No one disputes that many people with chronic fatigue syndrome also suffer from depression. The question is which came first. Are patients depressed because a terrible disease has robbed them of their lives, or is the illness itself a somatic expression of an underlying depression?
To researchers who believe that chronic fatigue syndrome is merely a psychological condition, that distinction may not seem important. But it matters deeply to those convinced it is a viral disease, who say the exercise therapy advised by the Lancet study can cause major relapses in people with chronic fatigue syndrome — a claim supported by some patient surveys.
The single-symptom case definition used by the Lancet authors, known as the Oxford criteria, was developed in Britain in 1991. Like the team that conducted the current study, the 1991 group included prominent mental health professionals.
But many scientists and clinicians view a multisymptom case definition published in 1994 by the Centers for Disease Control and Prevention in the United States as the international standard.

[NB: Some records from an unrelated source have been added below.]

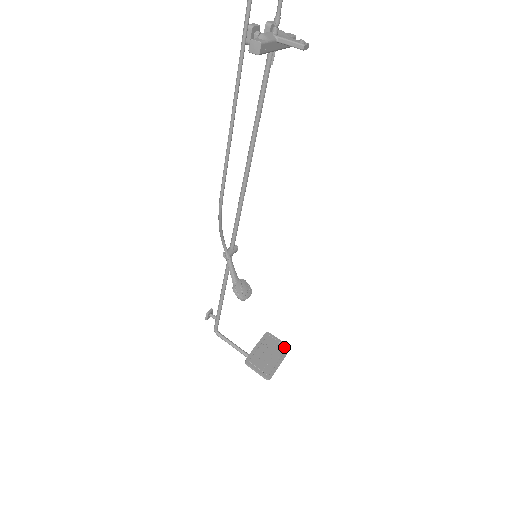
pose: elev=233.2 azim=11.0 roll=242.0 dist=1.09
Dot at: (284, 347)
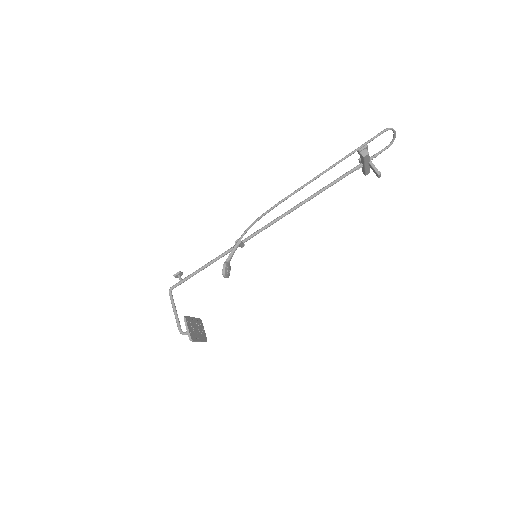
Dot at: (205, 337)
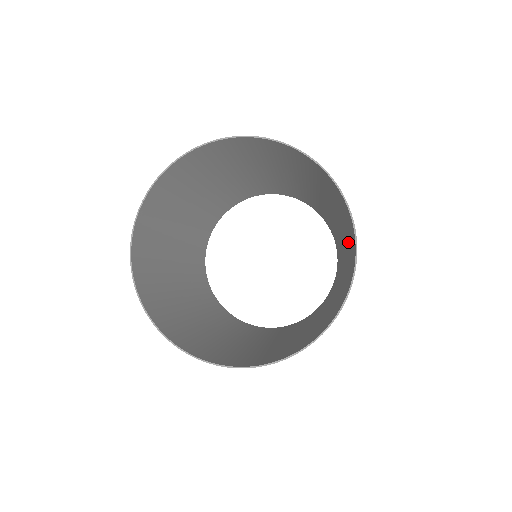
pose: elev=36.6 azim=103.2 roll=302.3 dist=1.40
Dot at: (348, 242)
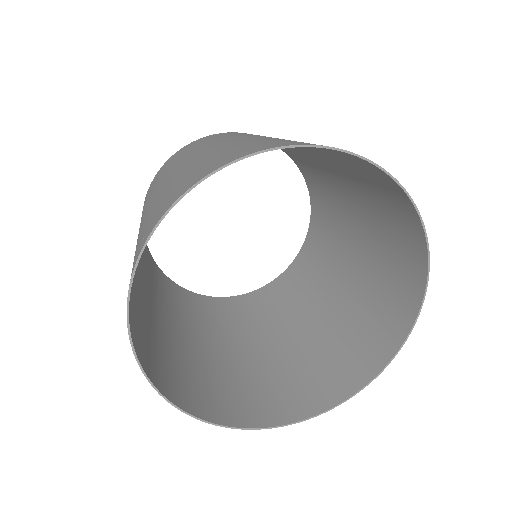
Dot at: (379, 281)
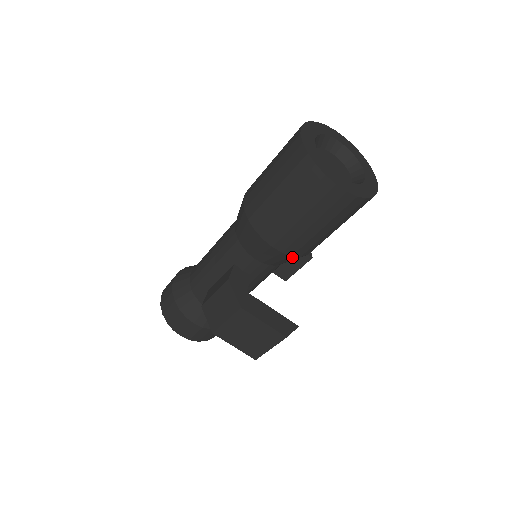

In addition to six months of unexplained, disabling fatigue, the C.D.C. definition requires at least four of eight common symptoms: cognitive problems, sleep disorders, muscle pain, joint pain, headaches, tender lymph nodes, sore throat and what is called “postexertional malaise”— a relapse that occurs after even minimal activity.
In 2005, the agency unveiled an “empirical” case definition that recommended specific screening questionnaires and cutoff scores for measuring fatigue, physical dysfunction and other symptoms. Critics challenged these newer guidelines on the same grounds as the Oxford criteria, arguing that the questionnaires and scoring methods were too ambiguous.
In contrast, a 2003 case definition from Canada is considered the most restrictive and is preferred by many patients. It elevates postexertional malaise to a central role in the illness and requires a range of neurological, cognitive, endocrine or immunological symptoms. In 2009, researchers from DePaul University in Chicago reported that 38 percent of patients in a study sample suffering from depression alone were given misdiagnoses of chronic fatigue syndrome using the C.D.C. screening tools but not the narrower Canadian definition.
The study suggests that the disease centers’ “empirical case definition has broadened the criteria such that some individuals with a purely psychiatric illness will be inappropriately diagnosed” with chronic fatigue syndrome, wrote Leonard A. Jason, a professor of community psychology at DePaul, and his colleagues. The authors also noted that using the new screening tools, the C.D.C. had greatly increased its estimate of the prevalence of the illness, to 2.5 percent of the population, or four million Americans.
So the question remains: can therapy and exercise help patients with chronic fatigue syndrome, as the Lancet study reported?
Yes, apparently — if the illness is identified with a case definition relying on fatigue alone. But does the evidence from that study prove that these strategies would help patients identified as having chronic fatigue syndrome through very different criteria? That is a much tougher argument to make.